Amazon’s reach and dominance are still massive. But it appears other retailers, including Kroger and Walmart, are doing better in the battle against Amazon that many might think, as their own CPG ecommerce operations strengthen. New research from Nielsen, powered by Rakuten Intelligence, shows Amazon’s dominance in digital sales of CPG products is slipping.
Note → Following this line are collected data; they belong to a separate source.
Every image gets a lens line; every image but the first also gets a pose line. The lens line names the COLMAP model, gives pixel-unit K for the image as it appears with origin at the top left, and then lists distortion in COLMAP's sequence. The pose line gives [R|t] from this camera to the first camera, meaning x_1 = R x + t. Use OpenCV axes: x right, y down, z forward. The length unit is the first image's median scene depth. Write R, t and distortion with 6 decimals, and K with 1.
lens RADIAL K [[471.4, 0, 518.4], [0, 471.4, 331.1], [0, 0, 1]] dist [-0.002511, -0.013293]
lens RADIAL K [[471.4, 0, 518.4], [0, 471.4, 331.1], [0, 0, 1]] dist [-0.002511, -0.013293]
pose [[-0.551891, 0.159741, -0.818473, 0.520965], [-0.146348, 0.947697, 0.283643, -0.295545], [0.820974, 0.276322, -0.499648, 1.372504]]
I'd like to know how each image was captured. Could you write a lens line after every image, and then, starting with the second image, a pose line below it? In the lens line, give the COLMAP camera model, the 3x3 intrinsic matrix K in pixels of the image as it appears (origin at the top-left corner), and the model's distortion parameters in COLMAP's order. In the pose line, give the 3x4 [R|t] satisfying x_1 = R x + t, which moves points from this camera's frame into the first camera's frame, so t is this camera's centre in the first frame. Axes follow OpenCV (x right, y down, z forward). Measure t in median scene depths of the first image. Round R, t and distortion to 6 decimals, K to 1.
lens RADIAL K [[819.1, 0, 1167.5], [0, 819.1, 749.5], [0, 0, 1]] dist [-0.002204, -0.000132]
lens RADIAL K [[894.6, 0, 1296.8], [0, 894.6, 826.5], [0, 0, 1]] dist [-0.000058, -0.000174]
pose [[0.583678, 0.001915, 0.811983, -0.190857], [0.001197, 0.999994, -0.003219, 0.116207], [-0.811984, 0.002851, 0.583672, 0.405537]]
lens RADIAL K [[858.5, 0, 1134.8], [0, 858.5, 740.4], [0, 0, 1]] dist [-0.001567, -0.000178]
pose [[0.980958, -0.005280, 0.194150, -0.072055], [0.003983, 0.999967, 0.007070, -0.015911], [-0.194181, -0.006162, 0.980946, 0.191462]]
Walmart, Kroger and Target have all increased their online customer base by at least 90% more than Amazon in the past two years. Nielsen says the gains are coming from effective click-and-carry models, which increased from 4% to 11% of all CPG ecommerce sales in the two-year period. And online CPG sales have gained 30% year over year, with 60% of shoppers browsing and ordering online. Some 28% have purchased CPG online a few times per month.

Growth is a bit slower in the beauty business, with Internet Retailer reporting an annual category gain of almost 24% and $5 billion in sales.
While the online beauty business is also a key focus for retailers like Walgreens, CVS and Rite Aid and specialty chains Sephora and Ulta, some beauty brands are soaring with direct-to-consumer offers.

Forbes recently named Kylie Jenner, owner of Kylie Cosmetics, the world’s youngest self-made billionaire. And Glossier, for example, just announced another $100 million in funding, pushing its market valuation past $1 billion.